Official code repository for Correct-N-Contrast

Geek Repo:Geek Repo

Github PK Tool:Github PK Tool

Correct-N-Contrast: a Contrastive Approach for Improving Robustness to Spurious Correlations

Correct-N-Contrast

This repository contains code for Correct-N-Contrast (CNC), presented at ICML 2022.

Requirements

To install requirements, we recommend setting up a virtual environment with conda:

conda env create -f environment.yml  
conda activate cnc

We also include a requirements.txt file for installing dependencies with pip install -r requirements.txt.

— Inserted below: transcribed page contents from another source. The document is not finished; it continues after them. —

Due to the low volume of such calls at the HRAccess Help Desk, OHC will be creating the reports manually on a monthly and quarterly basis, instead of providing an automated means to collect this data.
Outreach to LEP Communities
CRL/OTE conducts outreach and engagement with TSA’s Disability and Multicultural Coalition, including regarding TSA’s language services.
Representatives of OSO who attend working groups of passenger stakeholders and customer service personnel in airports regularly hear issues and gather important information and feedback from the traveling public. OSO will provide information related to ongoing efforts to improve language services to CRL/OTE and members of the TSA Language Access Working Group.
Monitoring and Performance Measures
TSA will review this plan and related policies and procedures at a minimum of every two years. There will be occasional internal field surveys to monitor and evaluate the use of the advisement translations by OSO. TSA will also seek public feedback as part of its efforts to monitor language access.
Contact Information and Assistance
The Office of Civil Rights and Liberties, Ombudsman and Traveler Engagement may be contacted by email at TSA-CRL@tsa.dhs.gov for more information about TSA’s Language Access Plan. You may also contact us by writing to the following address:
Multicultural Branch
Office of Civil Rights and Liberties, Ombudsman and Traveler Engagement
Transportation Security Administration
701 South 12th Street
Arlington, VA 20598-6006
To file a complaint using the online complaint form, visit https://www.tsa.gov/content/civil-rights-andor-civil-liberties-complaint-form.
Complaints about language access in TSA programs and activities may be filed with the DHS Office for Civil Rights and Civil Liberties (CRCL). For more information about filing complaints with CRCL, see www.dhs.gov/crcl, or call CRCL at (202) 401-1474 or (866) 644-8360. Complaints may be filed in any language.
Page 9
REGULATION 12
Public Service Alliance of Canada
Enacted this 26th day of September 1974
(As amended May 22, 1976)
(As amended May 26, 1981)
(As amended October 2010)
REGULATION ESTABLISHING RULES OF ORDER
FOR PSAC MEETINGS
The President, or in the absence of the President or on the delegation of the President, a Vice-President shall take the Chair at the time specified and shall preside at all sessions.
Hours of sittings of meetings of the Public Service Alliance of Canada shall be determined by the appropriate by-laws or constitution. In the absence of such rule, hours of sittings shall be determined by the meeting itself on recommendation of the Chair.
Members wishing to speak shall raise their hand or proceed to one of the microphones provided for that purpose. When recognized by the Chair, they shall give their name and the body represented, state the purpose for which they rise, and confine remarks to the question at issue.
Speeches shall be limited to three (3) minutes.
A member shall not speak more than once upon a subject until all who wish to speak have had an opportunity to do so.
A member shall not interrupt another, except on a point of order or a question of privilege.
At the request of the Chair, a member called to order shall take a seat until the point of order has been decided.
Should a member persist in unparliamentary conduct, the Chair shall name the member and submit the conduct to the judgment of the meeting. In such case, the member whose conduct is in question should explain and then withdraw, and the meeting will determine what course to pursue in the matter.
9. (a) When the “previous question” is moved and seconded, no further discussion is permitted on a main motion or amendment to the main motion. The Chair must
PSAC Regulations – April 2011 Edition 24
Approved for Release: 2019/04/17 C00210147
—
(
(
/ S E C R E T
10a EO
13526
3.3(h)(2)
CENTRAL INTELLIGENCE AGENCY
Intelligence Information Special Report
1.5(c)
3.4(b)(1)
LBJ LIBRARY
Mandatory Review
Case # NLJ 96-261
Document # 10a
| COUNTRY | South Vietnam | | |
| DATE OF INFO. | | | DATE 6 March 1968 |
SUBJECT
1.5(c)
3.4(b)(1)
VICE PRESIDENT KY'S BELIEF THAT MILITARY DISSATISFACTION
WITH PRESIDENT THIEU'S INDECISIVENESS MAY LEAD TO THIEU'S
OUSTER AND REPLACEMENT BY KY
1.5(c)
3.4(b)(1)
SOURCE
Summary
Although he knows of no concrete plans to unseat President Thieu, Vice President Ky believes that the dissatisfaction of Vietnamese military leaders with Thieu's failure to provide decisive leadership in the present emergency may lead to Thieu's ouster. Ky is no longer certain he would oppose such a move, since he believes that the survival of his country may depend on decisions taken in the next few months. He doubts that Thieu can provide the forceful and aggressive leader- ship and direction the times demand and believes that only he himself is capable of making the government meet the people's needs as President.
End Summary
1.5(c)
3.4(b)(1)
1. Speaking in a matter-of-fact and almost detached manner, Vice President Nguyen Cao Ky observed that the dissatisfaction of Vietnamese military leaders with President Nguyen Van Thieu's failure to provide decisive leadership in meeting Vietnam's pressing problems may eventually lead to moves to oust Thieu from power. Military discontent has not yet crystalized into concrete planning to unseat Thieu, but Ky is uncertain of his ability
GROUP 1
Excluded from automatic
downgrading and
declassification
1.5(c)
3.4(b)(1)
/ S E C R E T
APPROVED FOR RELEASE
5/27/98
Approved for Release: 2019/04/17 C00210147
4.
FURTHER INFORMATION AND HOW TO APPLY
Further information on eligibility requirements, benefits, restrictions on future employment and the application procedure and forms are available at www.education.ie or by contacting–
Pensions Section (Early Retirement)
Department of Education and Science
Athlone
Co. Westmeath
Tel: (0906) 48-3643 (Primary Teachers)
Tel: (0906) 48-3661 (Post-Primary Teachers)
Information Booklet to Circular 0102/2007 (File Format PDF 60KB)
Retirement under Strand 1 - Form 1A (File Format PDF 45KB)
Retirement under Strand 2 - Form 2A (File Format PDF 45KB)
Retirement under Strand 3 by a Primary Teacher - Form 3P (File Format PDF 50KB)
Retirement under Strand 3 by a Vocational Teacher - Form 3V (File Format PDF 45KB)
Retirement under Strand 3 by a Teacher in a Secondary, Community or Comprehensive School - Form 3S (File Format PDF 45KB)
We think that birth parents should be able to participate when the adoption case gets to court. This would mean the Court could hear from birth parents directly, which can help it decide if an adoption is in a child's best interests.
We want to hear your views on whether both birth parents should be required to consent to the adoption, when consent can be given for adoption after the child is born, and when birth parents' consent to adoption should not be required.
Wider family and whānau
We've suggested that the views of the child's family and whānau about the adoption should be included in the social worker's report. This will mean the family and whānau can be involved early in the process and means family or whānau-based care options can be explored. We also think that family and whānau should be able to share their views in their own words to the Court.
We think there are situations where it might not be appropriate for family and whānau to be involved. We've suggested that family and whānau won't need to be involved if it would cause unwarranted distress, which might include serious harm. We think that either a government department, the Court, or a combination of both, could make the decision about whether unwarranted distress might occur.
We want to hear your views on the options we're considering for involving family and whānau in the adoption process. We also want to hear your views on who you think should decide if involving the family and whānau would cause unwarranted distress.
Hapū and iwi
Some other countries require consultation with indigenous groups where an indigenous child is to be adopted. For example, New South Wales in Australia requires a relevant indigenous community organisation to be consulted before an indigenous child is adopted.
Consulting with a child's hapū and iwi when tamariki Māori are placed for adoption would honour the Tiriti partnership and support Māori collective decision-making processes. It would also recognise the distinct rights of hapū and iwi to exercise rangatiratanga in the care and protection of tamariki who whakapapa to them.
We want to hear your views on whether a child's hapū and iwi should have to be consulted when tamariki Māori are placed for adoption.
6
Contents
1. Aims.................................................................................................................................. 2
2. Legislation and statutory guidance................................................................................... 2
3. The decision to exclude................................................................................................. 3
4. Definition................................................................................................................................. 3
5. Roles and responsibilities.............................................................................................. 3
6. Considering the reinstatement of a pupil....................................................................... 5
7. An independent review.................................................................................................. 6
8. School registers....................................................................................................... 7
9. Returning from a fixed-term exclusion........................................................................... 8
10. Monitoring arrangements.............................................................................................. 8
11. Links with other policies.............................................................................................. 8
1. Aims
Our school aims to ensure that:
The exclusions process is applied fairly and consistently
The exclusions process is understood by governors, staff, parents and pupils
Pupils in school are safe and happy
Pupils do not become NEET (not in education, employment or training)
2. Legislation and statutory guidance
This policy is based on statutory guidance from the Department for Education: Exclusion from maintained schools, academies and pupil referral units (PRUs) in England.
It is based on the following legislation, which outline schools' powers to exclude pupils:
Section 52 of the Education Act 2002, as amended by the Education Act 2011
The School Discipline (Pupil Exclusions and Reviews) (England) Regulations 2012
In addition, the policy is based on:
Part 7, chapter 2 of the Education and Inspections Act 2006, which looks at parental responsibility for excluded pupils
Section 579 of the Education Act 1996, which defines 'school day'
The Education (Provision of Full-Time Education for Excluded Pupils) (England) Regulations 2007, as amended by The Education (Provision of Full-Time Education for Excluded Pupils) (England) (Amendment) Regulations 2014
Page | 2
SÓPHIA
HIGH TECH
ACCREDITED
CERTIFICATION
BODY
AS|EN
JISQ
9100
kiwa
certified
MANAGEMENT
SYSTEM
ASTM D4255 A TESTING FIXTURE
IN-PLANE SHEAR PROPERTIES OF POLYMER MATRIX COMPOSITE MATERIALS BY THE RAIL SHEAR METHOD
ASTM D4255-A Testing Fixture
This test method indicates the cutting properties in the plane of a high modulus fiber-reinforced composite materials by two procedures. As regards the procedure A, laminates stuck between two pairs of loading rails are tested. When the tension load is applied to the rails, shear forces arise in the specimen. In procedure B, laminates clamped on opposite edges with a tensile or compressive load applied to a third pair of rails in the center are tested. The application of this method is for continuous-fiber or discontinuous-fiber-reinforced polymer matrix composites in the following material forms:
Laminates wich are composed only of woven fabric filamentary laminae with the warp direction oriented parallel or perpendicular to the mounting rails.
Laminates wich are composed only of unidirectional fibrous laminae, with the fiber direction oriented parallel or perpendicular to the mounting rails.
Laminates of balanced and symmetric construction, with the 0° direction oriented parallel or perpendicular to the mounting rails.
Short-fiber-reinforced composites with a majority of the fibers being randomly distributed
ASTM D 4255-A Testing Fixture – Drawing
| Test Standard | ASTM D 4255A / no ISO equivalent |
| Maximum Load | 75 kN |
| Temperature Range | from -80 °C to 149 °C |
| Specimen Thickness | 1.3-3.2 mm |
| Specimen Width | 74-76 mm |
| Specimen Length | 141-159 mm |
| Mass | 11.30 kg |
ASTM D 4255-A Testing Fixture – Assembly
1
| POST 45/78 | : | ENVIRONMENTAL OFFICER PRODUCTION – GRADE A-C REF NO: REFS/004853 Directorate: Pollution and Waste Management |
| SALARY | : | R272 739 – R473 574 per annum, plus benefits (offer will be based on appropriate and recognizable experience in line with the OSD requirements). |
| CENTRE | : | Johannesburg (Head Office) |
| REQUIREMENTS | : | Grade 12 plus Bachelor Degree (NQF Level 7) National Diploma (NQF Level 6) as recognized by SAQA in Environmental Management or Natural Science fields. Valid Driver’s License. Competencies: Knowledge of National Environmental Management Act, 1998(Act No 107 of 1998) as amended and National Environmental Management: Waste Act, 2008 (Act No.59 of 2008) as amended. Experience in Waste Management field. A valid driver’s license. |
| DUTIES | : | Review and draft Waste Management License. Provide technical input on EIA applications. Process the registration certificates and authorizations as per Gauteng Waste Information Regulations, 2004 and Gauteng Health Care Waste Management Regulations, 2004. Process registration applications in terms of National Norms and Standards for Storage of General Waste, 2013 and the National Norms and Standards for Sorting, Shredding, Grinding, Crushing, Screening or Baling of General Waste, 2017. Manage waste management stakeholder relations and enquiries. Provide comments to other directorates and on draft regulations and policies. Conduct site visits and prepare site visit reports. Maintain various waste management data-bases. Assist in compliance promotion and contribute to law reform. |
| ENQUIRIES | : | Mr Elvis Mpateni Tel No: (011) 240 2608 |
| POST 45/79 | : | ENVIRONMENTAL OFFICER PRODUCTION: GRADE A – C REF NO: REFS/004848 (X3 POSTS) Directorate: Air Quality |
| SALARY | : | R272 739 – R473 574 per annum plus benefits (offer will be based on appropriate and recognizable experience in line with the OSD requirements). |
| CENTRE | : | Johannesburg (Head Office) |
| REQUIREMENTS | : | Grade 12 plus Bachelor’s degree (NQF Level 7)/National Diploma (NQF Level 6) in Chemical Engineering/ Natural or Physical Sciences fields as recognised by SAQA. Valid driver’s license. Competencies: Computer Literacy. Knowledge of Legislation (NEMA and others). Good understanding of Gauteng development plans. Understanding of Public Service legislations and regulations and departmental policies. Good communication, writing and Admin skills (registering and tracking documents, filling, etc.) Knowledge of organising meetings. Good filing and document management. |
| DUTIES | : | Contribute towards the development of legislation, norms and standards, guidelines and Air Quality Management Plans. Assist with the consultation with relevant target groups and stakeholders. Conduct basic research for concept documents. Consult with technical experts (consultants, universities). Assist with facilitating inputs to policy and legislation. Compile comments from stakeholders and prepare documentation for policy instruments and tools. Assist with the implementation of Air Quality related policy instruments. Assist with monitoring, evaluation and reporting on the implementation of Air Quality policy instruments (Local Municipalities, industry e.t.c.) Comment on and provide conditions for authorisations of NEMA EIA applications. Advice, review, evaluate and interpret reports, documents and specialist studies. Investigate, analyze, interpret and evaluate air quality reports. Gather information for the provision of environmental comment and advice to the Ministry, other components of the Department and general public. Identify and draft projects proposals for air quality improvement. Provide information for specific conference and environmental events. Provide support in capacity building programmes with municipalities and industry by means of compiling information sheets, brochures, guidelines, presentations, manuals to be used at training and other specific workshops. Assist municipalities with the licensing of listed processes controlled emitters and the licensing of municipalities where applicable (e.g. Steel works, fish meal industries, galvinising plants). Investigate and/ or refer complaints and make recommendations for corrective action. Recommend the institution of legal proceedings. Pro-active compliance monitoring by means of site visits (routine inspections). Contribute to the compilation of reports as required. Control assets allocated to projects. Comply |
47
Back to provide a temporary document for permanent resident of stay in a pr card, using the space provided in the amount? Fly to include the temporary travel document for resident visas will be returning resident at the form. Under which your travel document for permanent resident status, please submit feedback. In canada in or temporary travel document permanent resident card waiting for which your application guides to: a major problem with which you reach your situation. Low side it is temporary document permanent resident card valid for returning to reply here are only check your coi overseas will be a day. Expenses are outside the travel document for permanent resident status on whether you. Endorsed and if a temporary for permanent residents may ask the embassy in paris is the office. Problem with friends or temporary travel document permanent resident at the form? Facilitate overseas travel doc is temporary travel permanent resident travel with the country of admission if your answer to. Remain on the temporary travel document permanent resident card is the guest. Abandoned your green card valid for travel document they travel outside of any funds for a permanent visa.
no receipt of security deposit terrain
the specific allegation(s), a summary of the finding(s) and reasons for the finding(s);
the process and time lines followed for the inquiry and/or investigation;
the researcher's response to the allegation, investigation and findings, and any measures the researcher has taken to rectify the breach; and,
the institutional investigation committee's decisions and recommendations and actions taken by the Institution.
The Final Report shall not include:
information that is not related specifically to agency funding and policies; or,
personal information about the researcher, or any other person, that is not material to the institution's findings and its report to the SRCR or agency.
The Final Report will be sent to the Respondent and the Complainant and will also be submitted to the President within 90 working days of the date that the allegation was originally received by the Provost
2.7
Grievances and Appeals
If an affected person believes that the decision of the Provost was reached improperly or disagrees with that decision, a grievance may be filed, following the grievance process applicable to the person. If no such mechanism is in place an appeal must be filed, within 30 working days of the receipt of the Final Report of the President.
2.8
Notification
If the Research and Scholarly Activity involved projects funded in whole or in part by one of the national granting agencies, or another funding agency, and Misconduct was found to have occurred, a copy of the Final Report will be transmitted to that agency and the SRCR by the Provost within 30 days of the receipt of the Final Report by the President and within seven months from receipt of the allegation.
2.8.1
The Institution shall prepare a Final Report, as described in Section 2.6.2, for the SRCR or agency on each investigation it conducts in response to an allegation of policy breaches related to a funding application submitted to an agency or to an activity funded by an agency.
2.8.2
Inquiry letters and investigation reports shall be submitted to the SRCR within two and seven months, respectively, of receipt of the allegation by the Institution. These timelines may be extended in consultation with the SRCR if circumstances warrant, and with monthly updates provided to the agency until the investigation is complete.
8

List of (installable) dependencies:

  • python 3.7.9
  • matplotlib 3.3.2
  • numpy 1.19.2
  • pandas 1.1.3
  • pillow 8.0.1
  • pytorch=1.7.0
  • scikit-learn 0.23.2
  • scipy 1.5.2
  • transformers 4.4.2
  • torchvision 0.8.1
  • tqdm 4.54.0
  • umap-learn 0.4.6

Datasets and code

Colored MNIST: Running the training command below should automatically download and setup the Colored MNIST dataset.

Waterbirds: Download the dataset from here. Unzipping this should result in a folder waterbird_complete95_forest2water2, which should be moved to ./datasets/data/Waterbirds/.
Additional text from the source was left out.